* [Raw data]
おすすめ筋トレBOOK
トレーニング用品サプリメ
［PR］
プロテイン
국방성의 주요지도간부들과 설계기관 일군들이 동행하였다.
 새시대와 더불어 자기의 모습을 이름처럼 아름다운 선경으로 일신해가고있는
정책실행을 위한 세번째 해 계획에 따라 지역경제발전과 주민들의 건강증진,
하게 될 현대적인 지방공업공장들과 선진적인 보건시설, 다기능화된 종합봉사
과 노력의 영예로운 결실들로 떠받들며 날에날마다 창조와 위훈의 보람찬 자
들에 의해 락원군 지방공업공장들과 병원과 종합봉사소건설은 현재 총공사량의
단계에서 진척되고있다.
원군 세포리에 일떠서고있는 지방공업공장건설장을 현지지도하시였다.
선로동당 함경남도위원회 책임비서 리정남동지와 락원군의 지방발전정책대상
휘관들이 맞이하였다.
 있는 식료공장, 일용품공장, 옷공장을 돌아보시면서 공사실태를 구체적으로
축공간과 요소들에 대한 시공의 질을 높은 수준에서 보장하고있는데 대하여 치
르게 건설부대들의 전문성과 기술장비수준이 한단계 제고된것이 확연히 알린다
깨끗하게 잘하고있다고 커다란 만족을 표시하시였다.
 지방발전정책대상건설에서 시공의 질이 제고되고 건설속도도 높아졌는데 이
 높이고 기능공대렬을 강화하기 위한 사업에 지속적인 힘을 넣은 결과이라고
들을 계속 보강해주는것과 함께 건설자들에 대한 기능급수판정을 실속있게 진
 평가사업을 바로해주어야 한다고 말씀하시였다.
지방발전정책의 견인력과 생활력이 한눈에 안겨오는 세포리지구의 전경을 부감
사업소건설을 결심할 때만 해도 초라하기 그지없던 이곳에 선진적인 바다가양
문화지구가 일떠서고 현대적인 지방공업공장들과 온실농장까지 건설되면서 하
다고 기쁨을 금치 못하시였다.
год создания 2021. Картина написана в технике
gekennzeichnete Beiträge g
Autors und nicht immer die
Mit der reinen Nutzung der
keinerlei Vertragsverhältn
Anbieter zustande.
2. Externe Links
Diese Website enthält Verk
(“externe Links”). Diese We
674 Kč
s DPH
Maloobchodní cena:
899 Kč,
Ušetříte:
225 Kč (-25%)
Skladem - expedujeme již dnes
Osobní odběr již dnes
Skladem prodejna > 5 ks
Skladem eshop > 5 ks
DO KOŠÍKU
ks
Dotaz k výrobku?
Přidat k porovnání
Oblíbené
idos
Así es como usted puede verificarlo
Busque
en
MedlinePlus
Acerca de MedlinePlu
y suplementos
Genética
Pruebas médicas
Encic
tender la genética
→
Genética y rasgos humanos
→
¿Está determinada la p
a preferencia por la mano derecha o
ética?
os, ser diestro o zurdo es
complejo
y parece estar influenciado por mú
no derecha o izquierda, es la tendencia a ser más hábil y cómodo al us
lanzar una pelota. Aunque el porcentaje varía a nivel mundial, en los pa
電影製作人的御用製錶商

* [Work task] Please copy out the records word for word, from the very first line through the line containing "Skladem - expedujeme již dnes", with that line included.

* [Task output]
おすすめ筋トレBOOK
トレーニング用品サプリメ
［PR］
プロテイン
국방성의 주요지도간부들과 설계기관 일군들이 동행하였다.
 새시대와 더불어 자기의 모습을 이름처럼 아름다운 선경으로 일신해가고있는
정책실행을 위한 세번째 해 계획에 따라 지역경제발전과 주민들의 건강증진,
하게 될 현대적인 지방공업공장들과 선진적인 보건시설, 다기능화된 종합봉사
과 노력의 영예로운 결실들로 떠받들며 날에날마다 창조와 위훈의 보람찬 자
들에 의해 락원군 지방공업공장들과 병원과 종합봉사소건설은 현재 총공사량의
단계에서 진척되고있다.
원군 세포리에 일떠서고있는 지방공업공장건설장을 현지지도하시였다.
선로동당 함경남도위원회 책임비서 리정남동지와 락원군의 지방발전정책대상
휘관들이 맞이하였다.
 있는 식료공장, 일용품공장, 옷공장을 돌아보시면서 공사실태를 구체적으로
축공간과 요소들에 대한 시공의 질을 높은 수준에서 보장하고있는데 대하여 치
르게 건설부대들의 전문성과 기술장비수준이 한단계 제고된것이 확연히 알린다
깨끗하게 잘하고있다고 커다란 만족을 표시하시였다.
 지방발전정책대상건설에서 시공의 질이 제고되고 건설속도도 높아졌는데 이
 높이고 기능공대렬을 강화하기 위한 사업에 지속적인 힘을 넣은 결과이라고
들을 계속 보강해주는것과 함께 건설자들에 대한 기능급수판정을 실속있게 진
 평가사업을 바로해주어야 한다고 말씀하시였다.
지방발전정책의 견인력과 생활력이 한눈에 안겨오는 세포리지구의 전경을 부감
사업소건설을 결심할 때만 해도 초라하기 그지없던 이곳에 선진적인 바다가양
문화지구가 일떠서고 현대적인 지방공업공장들과 온실농장까지 건설되면서 하
다고 기쁨을 금치 못하시였다.
год создания 2021. Картина написана в технике
gekennzeichnete Beiträge g
Autors und nicht immer die
Mit der reinen Nutzung der
keinerlei Vertragsverhältn
Anbieter zustande.
2. Externe Links
Diese Website enthält Verk
(“externe Links”). Diese We
674 Kč
s DPH
Maloobchodní cena:
899 Kč,
Ušetříte:
225 Kč (-25%)
Skladem - expedujeme již dnes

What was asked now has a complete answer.